▸ **DATA EXCERPTS**:
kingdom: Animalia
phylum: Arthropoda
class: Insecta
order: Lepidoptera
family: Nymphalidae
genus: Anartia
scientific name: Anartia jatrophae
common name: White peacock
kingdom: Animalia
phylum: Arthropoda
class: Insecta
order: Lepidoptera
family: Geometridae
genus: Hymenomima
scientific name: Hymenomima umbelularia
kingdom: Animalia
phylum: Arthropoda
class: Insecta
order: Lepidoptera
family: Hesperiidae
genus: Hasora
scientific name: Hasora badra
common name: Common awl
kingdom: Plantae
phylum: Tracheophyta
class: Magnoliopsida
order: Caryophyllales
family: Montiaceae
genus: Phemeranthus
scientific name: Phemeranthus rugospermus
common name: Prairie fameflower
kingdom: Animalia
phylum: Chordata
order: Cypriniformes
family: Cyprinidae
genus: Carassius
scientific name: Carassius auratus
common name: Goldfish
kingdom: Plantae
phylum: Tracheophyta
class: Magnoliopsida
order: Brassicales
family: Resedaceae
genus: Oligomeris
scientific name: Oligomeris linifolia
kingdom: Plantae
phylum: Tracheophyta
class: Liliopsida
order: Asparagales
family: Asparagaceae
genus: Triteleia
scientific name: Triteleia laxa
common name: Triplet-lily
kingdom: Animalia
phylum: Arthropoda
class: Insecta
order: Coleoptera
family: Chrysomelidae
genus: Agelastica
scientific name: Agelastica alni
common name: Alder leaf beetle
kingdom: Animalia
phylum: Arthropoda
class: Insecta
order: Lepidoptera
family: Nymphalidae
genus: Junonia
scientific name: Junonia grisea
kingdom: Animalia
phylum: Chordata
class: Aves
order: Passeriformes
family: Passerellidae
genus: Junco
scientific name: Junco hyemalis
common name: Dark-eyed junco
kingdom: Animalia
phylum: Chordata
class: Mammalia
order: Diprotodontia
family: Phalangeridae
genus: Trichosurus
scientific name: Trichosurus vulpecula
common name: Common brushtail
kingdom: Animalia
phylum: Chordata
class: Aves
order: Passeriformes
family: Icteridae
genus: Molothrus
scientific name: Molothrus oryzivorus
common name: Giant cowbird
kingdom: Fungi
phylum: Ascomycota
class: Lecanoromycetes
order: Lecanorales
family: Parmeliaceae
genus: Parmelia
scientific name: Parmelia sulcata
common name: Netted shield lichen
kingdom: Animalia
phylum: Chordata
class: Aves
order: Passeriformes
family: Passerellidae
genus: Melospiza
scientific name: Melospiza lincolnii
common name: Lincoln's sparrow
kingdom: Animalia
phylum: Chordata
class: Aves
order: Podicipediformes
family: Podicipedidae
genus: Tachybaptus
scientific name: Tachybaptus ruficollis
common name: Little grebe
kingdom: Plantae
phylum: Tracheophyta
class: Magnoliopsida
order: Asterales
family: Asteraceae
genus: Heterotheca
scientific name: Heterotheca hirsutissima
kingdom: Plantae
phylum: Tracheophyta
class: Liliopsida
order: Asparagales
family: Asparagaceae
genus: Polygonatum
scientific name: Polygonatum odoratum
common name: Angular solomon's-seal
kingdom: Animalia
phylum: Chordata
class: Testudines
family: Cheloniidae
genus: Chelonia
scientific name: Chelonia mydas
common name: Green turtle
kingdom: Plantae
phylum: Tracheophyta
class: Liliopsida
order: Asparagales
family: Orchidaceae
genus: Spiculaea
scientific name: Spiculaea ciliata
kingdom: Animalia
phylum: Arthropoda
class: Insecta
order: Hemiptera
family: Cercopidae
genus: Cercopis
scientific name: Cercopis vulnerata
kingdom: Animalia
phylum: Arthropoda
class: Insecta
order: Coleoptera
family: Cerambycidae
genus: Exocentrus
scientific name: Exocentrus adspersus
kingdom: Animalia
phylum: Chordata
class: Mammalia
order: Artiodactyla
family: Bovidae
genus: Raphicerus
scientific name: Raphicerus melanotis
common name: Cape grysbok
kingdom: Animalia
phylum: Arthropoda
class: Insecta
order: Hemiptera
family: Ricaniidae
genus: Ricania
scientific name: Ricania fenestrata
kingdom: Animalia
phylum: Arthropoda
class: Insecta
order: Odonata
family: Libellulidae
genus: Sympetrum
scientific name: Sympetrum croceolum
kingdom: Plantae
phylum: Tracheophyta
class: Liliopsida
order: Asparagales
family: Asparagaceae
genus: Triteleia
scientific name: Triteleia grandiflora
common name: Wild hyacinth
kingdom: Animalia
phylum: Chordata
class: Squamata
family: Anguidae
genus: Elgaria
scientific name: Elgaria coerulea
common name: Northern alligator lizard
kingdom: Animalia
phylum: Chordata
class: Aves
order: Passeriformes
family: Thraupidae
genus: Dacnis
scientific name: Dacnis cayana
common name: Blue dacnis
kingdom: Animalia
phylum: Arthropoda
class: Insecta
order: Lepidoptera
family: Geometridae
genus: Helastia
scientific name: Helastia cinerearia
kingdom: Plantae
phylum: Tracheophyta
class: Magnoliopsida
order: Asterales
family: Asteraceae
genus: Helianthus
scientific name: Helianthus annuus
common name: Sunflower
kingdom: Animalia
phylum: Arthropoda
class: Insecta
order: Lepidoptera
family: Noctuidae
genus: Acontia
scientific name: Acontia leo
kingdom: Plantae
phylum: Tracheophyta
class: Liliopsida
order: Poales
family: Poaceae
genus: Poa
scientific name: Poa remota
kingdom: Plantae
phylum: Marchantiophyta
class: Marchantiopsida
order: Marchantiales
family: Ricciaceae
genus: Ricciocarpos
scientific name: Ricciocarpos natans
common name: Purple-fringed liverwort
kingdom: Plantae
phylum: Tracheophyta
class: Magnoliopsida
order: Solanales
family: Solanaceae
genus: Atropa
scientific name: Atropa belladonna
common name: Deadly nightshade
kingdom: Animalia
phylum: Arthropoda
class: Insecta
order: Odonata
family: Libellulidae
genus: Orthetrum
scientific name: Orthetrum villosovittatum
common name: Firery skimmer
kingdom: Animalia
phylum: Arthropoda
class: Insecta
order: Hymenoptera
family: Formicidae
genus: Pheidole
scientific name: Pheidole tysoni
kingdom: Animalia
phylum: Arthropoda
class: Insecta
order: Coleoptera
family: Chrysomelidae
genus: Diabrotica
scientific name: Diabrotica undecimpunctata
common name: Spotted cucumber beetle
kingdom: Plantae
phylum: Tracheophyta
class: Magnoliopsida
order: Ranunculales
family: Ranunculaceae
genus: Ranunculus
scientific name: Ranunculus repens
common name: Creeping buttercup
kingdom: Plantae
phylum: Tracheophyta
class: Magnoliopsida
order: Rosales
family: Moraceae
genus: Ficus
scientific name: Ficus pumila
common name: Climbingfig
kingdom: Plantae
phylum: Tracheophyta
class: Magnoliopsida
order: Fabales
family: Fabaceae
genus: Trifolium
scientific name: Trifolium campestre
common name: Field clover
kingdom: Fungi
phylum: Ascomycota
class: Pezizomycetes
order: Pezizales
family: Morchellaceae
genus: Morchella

▸ **GIVEN REQUEST**:
Tally how many lines of the material above contain the string "Triteleia", with uppercase and lowercase counted as different, and reply with the number alone.

▸ **EXERCISE RESULT**:
4